◆ Aim of the task ◆
According to the article on due diligence and disclosure, which principle governs a buyer's acquisition of property under English law?

◆ Page ◆
......
Skip to main content
Sign up to updates
FIND A LAWYER
ARTICLE

What is the difference between due diligence and disclosure?

Under English law, a buyer’s acquisition of property (shares or assets) is governed by the principle of caveat emptor or ‘buyer beware’.  It is a principle that places the responsibility on the buyer to perform due diligence before making a purchase.

During a corporate acquisition, due diligence and disclosure are the primary mechanisms by which a buyer gathers information about the target, but they serve distinct purposes and occur at different stages of the process.

In this article, part of a series of articles on share and asset sales, we consider the differences between due diligence and disclosure.  Previous articles in this series include Navigating an Asset Sale/Acquisition: A Guide, Navigating a Share Sale/Acquisition: A Guide and Share Sale v Asset Sale: Key Differences.
......
◆ Extracted information ◆
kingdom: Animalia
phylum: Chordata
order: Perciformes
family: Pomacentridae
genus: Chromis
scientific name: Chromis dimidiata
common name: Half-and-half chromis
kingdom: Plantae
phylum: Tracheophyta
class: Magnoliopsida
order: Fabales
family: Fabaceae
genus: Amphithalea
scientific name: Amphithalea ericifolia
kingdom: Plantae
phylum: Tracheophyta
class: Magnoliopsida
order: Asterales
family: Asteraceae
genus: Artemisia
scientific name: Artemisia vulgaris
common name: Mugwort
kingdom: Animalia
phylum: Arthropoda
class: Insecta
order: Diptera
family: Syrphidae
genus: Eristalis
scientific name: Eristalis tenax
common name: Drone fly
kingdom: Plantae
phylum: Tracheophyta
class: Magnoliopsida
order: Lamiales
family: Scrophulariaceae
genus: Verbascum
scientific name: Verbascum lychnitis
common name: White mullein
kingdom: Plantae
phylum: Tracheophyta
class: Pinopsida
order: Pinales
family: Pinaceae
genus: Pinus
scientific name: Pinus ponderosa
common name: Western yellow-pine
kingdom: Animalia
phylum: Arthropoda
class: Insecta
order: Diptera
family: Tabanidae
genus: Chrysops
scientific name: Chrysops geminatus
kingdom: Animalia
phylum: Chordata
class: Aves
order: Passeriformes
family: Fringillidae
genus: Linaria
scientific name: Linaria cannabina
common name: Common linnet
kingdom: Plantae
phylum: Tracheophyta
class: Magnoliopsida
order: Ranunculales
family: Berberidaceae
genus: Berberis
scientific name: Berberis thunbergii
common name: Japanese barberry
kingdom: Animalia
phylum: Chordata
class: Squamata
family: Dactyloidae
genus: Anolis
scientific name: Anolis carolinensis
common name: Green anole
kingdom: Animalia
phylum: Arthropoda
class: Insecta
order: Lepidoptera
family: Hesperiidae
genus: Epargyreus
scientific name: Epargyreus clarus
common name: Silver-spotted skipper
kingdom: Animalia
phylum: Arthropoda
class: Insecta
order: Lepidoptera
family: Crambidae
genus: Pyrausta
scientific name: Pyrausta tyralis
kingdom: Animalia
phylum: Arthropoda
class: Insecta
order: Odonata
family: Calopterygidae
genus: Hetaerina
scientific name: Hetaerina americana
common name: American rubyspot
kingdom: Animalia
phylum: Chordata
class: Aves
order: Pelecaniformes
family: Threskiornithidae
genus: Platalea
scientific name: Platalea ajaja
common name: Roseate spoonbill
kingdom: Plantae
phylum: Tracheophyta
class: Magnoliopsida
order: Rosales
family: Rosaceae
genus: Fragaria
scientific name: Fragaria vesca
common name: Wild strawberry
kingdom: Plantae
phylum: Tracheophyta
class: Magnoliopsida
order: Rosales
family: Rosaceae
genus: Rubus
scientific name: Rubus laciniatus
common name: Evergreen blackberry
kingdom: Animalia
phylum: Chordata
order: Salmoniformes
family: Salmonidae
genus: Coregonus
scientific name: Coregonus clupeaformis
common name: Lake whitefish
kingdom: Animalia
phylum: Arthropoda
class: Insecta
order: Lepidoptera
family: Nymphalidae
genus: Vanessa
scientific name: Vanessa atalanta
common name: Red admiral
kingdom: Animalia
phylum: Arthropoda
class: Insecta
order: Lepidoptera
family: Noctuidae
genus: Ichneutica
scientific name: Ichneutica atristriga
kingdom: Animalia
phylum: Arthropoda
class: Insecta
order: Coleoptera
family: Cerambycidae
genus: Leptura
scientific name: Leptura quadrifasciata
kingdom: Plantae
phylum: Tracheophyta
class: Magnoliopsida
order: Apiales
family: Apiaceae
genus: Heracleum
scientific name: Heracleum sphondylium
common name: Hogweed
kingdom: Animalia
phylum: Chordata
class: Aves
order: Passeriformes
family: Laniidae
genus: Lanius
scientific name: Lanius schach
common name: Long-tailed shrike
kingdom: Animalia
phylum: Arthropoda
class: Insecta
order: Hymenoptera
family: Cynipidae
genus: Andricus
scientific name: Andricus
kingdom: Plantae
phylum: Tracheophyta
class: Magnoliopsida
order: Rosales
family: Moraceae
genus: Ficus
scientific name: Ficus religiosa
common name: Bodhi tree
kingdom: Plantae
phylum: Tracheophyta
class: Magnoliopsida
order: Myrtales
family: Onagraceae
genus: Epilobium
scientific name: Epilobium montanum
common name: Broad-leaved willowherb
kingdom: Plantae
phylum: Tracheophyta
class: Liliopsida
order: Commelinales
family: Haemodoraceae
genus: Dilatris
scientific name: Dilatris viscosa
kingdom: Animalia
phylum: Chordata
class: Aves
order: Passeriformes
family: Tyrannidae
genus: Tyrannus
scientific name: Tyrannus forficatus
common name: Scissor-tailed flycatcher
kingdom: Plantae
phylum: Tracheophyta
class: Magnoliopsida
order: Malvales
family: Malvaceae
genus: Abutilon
......
◆ Task answer ◆
The principle of caveat emptor, or "buyer beware."